In a proceeding pursuant to CELR article 75 to permanently stay arbitration, the petitioner appeals, as limited by its brief, from so much of an order of the Supreme Court, Westchester County (Colabella, J.), entered November 13, 2007, as dismissed the petition.
Ordered that the order is affirmed insofar as appealed from, with costs.
The arbitration provision of the parties’ collective bargaining agreement (hereinafter the CBA) is broad, as it provides for arbitration of disputes “concerning the meaning, application or interpretation of this Agreement, which remains unresolved after presentation to, and processing through the grievance procedure.” Further, the CBA provides that a grievance may be pursued for “any question or problem that may arise.” Here, there is a reasonable relationship between the subject matter of the disputes, which involves the respondent’s grievances over the petitioner’s directives that the respondent’s union members work and train in a fire-damaged firehouse before the firehouse was fully repaired, and the general subject matter of the CBA (see Matter of Board of Educ. of Watertown City School Dist. [Watertown Educ.
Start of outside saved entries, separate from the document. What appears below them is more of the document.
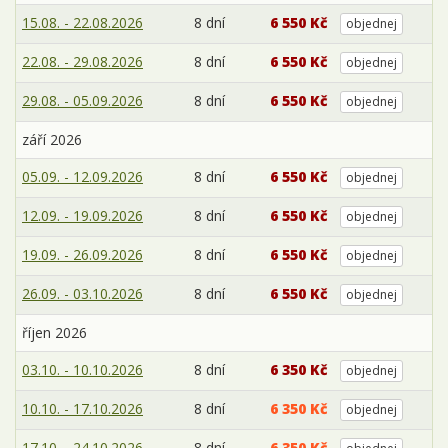
15.08. - 22.08.2026
8 dní
6 550 Kč
objednej
22.08. - 29.08.2026
8 dní
6 550 Kč
objednej
29.08. - 05.09.2026
8 dní
6 550 Kč
objednej
září 2026
05.09. - 12.09.2026
8 dní
6 550 Kč
objednej
12.09. - 19.09.2026
8 dní
6 550 Kč
objednej
19.09. - 26.09.2026
8 dní
6 550 Kč
objednej
26.09. - 03.10.2026
8 dní
6 550 Kč
objednej
říjen 2026
03.10. - 10.10.2026
8 dní
6 350 Kč
objednej
10.10. - 17.10.2026
8 dní
6 350 Kč
objednej
17.10. - 24.10.2026
8 dní
6 350 Kč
Assn.], 93 NY2d 132, 143 [1999]). Moreover, the arbitration clause in the CBA does not specifically exclude from arbitration the subject matter of the grievances, which concern public health and the safety of public employees (see Matter of Silverman [Benmor Coats], 61 NY2d 299, 308 [1984]). Accordingly, the question of the scope of the substantive provisions of the CBA is a matter of contract interpretation and application reserved for the arbitrator (see Matter of Board of Educ. of Watertown City School Dist. [Watertown Educ. Assn.], 93 NY2d at 143; Board of Educ. of Lakeland Cent. School Dist. of Shrub Oak v Barni, 49 NY2d 311, 314 [1980]; Matter of New York City Tr. Auth. v Amalgamated Tr. Union of Am., AFL-CIO, Local 1056, 284 AD2d 466 [2001]; Matter of Greenburgh Eleven *732Union Free School Dist. v Greenburgh No. 11 Fedn. of Teachers, Local 1532 AFT, AFL-CIO, 266 AD2d 213 [1999]).
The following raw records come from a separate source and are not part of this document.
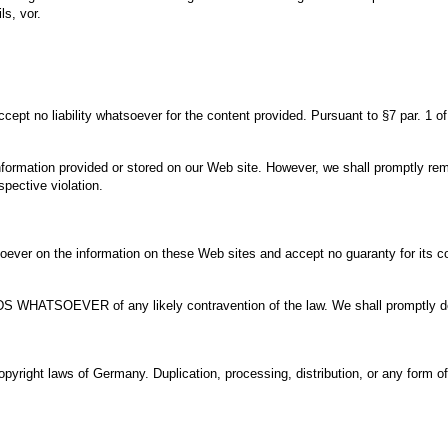
s, vor.
cept no liability whatsoever for the content provided. Pursuant to §7 par. 1 o
nformation provided or stored on our Web site. However, we shall promptly rem
pective violation.
oever on the information on these Web sites and accept no guaranty for its corr
S WHATSOEVER of any likely contravention of the law. We shall promptly dele
right laws of Germany. Duplication, processing, distribution, or any form of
There is no merit to the petitioner’s contention that the trial court could address the issue of whether the respondent failed to comply with a condition precedent before demanding arbitration. In general, disputes over the parties’ adherence to the grievance procedure set forth in the parties’ CBA is for the arbitrator to determine, not for the courts (see Matter of Diamond Waterproofing Sys., Inc. v 55 Liberty Owners Corp., 4 NY3d 247, 252 [2005]). Under the circumstances, the petitioner’s contention that grievances must be pursued only by individual employees, rather than by the respondent, especially in light of the respondent’s contention that the petitioner has a past practice of hearing grievances pursued solely by the respondent, is a matter for the arbitrator to resolve.
The parties’ remaining contentions are without merit. Mastro, J.E, Angiolillo, Garni and Eng, JJ., concur.